The money management component is just as important as the trading system, but it is the trading system that is of interest here.  A good trading system is based on a means of entering and exiting trades that is clearly defined and that yields an excess of winning trades over losers.  The conditions upon which a trade is entered and exited is established by extensively back-testing the associated rules.  Those rules are thus determined in advance and must be adhered to - any variance from the rules introduces a variable that hasn't been back tested and thus affects the probabilities, and the goal is to trade a system which has been demonstrated to yield a higher probability of profitable trades.  The great thing about this approach is that it removes emotion and opinion from the process.   It moves the trading effort from gunslinger mode to cool headed poker player mode.  Of course, if you'd rather be a gunslinger, go for it babe - I hope it works out for you.  
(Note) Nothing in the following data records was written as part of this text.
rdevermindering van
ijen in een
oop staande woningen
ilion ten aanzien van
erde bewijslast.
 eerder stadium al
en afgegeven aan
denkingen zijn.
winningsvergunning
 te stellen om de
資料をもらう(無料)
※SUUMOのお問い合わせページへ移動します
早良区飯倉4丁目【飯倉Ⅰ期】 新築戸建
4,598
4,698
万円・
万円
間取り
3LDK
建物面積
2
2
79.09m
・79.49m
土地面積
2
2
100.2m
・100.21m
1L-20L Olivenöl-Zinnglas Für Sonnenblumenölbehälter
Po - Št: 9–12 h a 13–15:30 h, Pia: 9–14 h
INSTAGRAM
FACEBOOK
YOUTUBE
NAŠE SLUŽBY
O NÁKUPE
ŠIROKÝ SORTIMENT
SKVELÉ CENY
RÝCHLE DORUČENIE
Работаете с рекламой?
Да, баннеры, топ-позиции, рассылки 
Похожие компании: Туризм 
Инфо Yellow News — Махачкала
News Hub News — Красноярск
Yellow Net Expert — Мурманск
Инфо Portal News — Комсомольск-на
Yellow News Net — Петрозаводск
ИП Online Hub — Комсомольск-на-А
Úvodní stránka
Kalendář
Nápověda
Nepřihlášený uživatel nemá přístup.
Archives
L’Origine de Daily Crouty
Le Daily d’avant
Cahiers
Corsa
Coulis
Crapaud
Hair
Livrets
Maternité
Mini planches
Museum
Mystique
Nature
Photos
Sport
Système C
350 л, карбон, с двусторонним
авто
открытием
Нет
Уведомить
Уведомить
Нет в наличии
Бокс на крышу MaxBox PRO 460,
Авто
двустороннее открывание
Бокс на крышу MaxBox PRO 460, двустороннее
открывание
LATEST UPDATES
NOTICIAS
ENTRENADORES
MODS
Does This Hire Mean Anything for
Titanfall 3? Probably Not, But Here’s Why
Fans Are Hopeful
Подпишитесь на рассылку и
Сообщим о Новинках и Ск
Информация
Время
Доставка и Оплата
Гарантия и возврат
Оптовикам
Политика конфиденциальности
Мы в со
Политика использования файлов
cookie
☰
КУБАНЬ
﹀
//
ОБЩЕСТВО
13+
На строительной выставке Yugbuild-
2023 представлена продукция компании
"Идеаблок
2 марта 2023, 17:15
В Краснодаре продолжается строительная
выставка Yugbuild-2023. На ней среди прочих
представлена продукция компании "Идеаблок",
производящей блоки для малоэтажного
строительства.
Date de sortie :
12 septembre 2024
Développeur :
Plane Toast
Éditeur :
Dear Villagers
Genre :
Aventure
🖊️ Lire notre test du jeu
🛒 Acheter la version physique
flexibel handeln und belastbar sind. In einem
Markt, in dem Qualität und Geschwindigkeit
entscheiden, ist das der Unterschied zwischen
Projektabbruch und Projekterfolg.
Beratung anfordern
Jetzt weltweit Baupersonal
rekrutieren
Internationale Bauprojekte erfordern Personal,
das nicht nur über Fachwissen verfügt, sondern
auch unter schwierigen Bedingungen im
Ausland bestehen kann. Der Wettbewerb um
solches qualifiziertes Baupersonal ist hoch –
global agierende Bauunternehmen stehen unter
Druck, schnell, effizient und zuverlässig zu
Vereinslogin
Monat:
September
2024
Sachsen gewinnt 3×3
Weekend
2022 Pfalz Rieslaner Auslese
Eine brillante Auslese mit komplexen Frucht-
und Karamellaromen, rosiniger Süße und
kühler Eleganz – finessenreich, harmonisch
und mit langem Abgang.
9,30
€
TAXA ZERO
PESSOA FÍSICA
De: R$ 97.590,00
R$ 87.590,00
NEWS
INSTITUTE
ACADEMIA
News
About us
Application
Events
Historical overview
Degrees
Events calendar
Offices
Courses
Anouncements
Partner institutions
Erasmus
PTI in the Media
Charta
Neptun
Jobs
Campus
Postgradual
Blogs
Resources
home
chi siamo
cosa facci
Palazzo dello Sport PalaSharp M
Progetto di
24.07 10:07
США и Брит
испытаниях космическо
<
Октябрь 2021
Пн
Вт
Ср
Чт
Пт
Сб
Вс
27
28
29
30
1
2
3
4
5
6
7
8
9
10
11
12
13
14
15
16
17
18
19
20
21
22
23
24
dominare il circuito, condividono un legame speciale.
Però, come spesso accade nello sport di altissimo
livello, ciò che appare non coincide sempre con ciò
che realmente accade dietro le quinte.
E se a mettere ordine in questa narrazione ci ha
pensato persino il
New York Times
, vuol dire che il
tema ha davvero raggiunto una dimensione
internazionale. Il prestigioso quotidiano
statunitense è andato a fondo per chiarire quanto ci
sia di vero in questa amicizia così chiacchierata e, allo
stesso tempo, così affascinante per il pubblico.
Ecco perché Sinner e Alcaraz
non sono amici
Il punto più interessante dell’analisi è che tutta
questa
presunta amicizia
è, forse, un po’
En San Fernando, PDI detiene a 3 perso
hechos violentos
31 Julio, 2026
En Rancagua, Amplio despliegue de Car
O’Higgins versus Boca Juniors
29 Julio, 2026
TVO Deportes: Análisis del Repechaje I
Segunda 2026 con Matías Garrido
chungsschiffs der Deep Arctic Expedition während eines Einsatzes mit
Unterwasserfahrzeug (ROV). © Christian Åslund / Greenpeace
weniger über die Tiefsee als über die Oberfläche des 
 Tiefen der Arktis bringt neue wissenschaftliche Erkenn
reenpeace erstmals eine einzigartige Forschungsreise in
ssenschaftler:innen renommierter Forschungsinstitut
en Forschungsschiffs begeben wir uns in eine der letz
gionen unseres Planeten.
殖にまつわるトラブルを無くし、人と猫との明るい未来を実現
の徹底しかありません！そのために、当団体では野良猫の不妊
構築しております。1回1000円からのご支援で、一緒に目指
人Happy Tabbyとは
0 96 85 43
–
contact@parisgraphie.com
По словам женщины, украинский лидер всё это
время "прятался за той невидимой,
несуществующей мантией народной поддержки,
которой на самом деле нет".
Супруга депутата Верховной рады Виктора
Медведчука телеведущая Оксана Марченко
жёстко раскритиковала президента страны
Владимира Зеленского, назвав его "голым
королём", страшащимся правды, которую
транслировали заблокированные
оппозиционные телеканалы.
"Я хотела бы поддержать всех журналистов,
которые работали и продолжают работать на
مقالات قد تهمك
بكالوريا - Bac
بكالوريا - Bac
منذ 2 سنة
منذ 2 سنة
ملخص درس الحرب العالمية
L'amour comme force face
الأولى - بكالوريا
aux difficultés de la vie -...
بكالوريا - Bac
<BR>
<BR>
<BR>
One final note on this subject.  I've traded a number of systems using the "turtle" method.  None is perfect, but they don't need to be - they just need to possess a demonstrated "edge" - i.e. historical excess of winning trades over losers.  The problem is that in each of these systems there seems to be a point where the edge evaporates.  Why?  I'm not exactly sure, but I believe it's because the only way to guarantee that a given system has a permanent edge is to test that system against a database that is 100% comprehensive - i.e. that is complete from the beginning of time until the end.  Obviously impossible, at least for us mere mortals.